▶ [Problem requirements]: In the listing below, count the lines with "damage" and report only the figure.

▶ [Source records]:
-*-*-
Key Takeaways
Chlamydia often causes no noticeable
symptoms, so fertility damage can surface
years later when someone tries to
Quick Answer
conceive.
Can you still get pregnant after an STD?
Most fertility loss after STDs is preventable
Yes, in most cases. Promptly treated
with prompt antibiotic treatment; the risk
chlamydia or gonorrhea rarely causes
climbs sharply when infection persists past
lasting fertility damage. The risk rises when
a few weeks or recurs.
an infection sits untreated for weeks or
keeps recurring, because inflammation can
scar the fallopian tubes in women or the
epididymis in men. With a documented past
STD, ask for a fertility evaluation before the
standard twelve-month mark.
-*-*-
▶ [Solution below]: 2